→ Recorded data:
Start of Block
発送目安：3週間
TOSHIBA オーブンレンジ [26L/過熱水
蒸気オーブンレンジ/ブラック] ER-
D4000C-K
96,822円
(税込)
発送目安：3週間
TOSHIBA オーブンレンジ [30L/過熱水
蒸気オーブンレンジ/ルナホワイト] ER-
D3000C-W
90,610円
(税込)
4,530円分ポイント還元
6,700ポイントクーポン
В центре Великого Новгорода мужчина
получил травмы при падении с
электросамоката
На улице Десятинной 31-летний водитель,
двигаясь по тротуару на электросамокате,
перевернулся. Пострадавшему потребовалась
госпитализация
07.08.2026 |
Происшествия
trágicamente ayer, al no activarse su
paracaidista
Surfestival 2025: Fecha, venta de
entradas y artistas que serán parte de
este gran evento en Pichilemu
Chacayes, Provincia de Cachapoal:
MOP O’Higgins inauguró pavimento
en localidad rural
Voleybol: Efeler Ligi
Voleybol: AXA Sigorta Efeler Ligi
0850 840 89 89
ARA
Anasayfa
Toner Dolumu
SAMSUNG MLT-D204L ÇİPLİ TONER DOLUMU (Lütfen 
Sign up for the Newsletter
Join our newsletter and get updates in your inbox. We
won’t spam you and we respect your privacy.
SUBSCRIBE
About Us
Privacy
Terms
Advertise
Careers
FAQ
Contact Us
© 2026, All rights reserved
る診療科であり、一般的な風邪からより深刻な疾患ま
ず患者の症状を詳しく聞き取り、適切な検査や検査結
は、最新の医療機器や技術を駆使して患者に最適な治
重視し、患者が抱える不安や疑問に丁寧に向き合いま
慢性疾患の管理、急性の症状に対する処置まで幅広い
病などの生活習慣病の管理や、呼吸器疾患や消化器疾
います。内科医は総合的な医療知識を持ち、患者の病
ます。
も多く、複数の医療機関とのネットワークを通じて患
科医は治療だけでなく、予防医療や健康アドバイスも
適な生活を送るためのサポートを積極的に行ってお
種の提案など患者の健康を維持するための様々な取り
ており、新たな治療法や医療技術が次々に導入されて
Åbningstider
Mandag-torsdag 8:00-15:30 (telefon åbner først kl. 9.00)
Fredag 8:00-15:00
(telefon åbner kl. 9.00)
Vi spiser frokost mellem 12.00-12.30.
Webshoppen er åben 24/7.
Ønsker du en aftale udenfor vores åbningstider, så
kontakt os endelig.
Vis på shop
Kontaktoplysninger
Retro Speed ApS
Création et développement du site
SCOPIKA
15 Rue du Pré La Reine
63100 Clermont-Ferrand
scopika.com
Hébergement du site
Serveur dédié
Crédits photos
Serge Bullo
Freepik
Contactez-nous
End of Block
→ WHAT TO WORK ON: Retype the records in full, keeping every word as it is.

→ ANSWER:
発送目安：3週間
TOSHIBA オーブンレンジ [26L/過熱水
蒸気オーブンレンジ/ブラック] ER-
D4000C-K
96,822円
(税込)
発送目安：3週間
TOSHIBA オーブンレンジ [30L/過熱水
蒸気オーブンレンジ/ルナホワイト] ER-
D3000C-W
90,610円
(税込)
4,530円分ポイント還元
6,700ポイントクーポン
В центре Великого Новгорода мужчина
получил травмы при падении с
электросамоката
На улице Десятинной 31-летний водитель,
двигаясь по тротуару на электросамокате,
перевернулся. Пострадавшему потребовалась
госпитализация
07.08.2026 |
Происшествия
trágicamente ayer, al no activarse su
paracaidista
Surfestival 2025: Fecha, venta de
entradas y artistas que serán parte de
este gran evento en Pichilemu
Chacayes, Provincia de Cachapoal:
MOP O’Higgins inauguró pavimento
en localidad rural
Voleybol: Efeler Ligi
Voleybol: AXA Sigorta Efeler Ligi
0850 840 89 89
ARA
Anasayfa
Toner Dolumu
SAMSUNG MLT-D204L ÇİPLİ TONER DOLUMU (Lütfen 
Sign up for the Newsletter
Join our newsletter and get updates in your inbox. We
won’t spam you and we respect your privacy.
SUBSCRIBE
About Us
Privacy
Terms
Advertise
Careers
FAQ
Contact Us
© 2026, All rights reserved
る診療科であり、一般的な風邪からより深刻な疾患ま
ず患者の症状を詳しく聞き取り、適切な検査や検査結
は、最新の医療機器や技術を駆使して患者に最適な治
重視し、患者が抱える不安や疑問に丁寧に向き合いま
慢性疾患の管理、急性の症状に対する処置まで幅広い
病などの生活習慣病の管理や、呼吸器疾患や消化器疾
います。内科医は総合的な医療知識を持ち、患者の病
ます。
も多く、複数の医療機関とのネットワークを通じて患
科医は治療だけでなく、予防医療や健康アドバイスも
適な生活を送るためのサポートを積極的に行ってお
種の提案など患者の健康を維持するための様々な取り
ており、新たな治療法や医療技術が次々に導入されて
Åbningstider
Mandag-torsdag 8:00-15:30 (telefon åbner først kl. 9.00)
Fredag 8:00-15:00
(telefon åbner kl. 9.00)
Vi spiser frokost mellem 12.00-12.30.
Webshoppen er åben 24/7.
Ønsker du en aftale udenfor vores åbningstider, så
kontakt os endelig.
Vis på shop
Kontaktoplysninger
Retro Speed ApS
Création et développement du site
SCOPIKA
15 Rue du Pré La Reine
63100 Clermont-Ferrand
scopika.com
Hébergement du site
Serveur dédié
Crédits photos
Serge Bullo
Freepik
Contactez-nous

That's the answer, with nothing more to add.